The Centre for Research Excellence into Injecting Drug Use (CREIDU) is proud to host a one-day colloquium which will look at what’s new in hepatitis C and injecting drug use with a focus on prevention, treatment and care.
We are pleased to announce that the keynote speaker for the day will be Professor Frederick Altice, a professor of Medicine, Epidemiology and Public Health and a clinician, clinical epidemiologist, interventionist and researcher at Yale University School of Medicine and School of Public Health.
Professor Frederick Altice’s primary research projects focuses on the interface between infectious diseases and substance use disorders. He also has a number of projects working in the criminal justice system, including transitional programs addressing infectious diseases, medication assisted therapies (methadone, buprenorphine, extended release naltrexone), mental illness and social instability.
Dr Natasha Martin is a mathematical and economic modeller, specializing in modelling hepatitis C virus (HCV) transmission amongst people who inject drugs. Her research focusses on the impact and cost-effectiveness of HCV antiviral treatment for prevention, as well as HCV case-finding interventions. She is currently a NIHR Postdoctoral Fellow at the University of Bristol and London School of Hygiene and Tropical Medicine, and completed her doctorate in mathematical biology in 2009 from Oxford University.
Professor Lisa Maher from the Kirby Institute, whose work focuses on ethnographic, epidemiological and clinical research on drug
use and related harms and studies of interventions designed to prevent infectious diseases in vulnerable populations, including people who inject drugs (PWID) and female sex workers.
Professor Margaret Hellard, Head of the Centre for Population Health at the Burnet Institute, where her work centres around infectious diseases, preventing their transmission and identifying the impact of these infections in vulnerable populations.
A researcher and clinician, her principal research interests are in the epidemiology of blood-borne viruses (HIV, hepatitis B and hepatitis C), sexually transmitted infections and improving the management of individuals who already have the infection.
Dr Julie Bruneau is a clinical researcher and Professor in the Department of Family Medicine at the University of Montreal.
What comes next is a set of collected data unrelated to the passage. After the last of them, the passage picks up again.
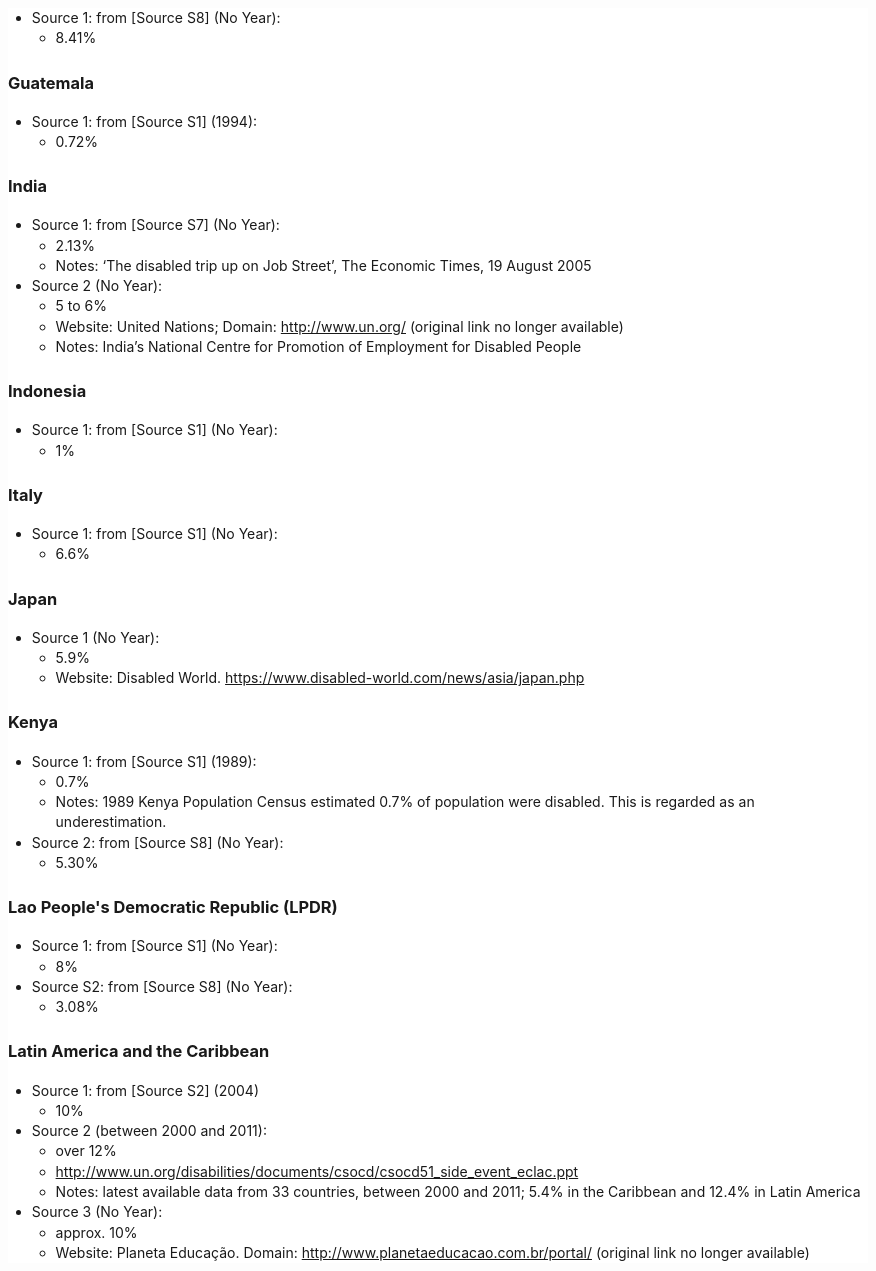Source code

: - Source 1: from [Source S8] (No Year):
  - 8.41%
### Guatemala

- Source 1: from [Source S1] (1994):
  - 0.72%

### India

- Source 1: from [Source S7] (No Year):
  - 2.13%
  - Notes: ‘The disabled trip up on Job Street’, The Economic Times, 19 August 2005
- Source 2 (No Year):
  - 5 to 6%
  - Website: United Nations; Domain: http://www.un.org/ (original link no longer available)
  - Notes: India’s National Centre for Promotion of Employment for Disabled People

### Indonesia
- Source 1: from [Source S1] (No Year):
  - 1%

### Italy

- Source 1: from [Source S1] (No Year):
  - 6.6%

### Japan
- Source 1 (No Year):
  - 5.9%
  - Website: Disabled World. https://www.disabled-world.com/news/asia/japan.php

### Kenya

- Source 1: from [Source S1] (1989):
  - 0.7%
  - Notes: 1989 Kenya Population Census estimated 0.7% of population were disabled. This is regarded as an underestimation.
- Source 2: from [Source S8] (No Year):
  - 5.30%
  
### Lao People's Democratic Republic (LPDR)

- Source 1: from [Source S1] (No Year):
  - 8%
- Source S2: from [Source S8] (No Year):
  - 3.08%
### Latin America and the Caribbean

- Source 1: from [Source S2] (2004)
  - 10%
- Source 2 (between 2000 and 2011):
  - over 12%
  - http://www.un.org/disabilities/documents/csocd/csocd51_side_event_eclac.ppt
  - Notes: latest available data from 33 countries, between 2000 and 2011; 5.4% in the Caribbean and 12.4% in Latin America
- Source 3 (No Year):
  - approx. 10%
  - Website: Planeta Educação. Domain: http://www.planetaeducacao.com.br/portal/ (original link no longer available)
She holds a Senior clinical research Scholar of the Fonds de Recherche en Santé du Québec. As a clinician, she is recognized as a leader in the development of addiction medicine in Canada. She was a founding member of the Canadian Society of Addiction Medicine, and implemented the largest University-based Addiction Medical Facility in Eastern Canada.
For the past twenty years, she has conducted epidemiological research among active injecting drug users (IDU), and published her work in high-impact journals. Her research accomplishments have significantly contributed to a better understanding of the dynamics of HIV and HCV transmission among IDUs. Her work on the relation between syringe access and HIV transmission, albeit controversial at times, directly influenced changes in prevention strategies to better address injector needs.
Dr Alex Thompson, a hepatologist and head of hepatology research at St. Vincent’s Hospital, Melbourne. He is also a Neil-Hamilton Fairley NHMRC Research Fellow at the University of Melbourne, and consultant to the Victorian Infectious Diseases Reference Laboratory (VIDRL). Alex has investigated genetic predictors of treatment outcome in chronic hepatitis C.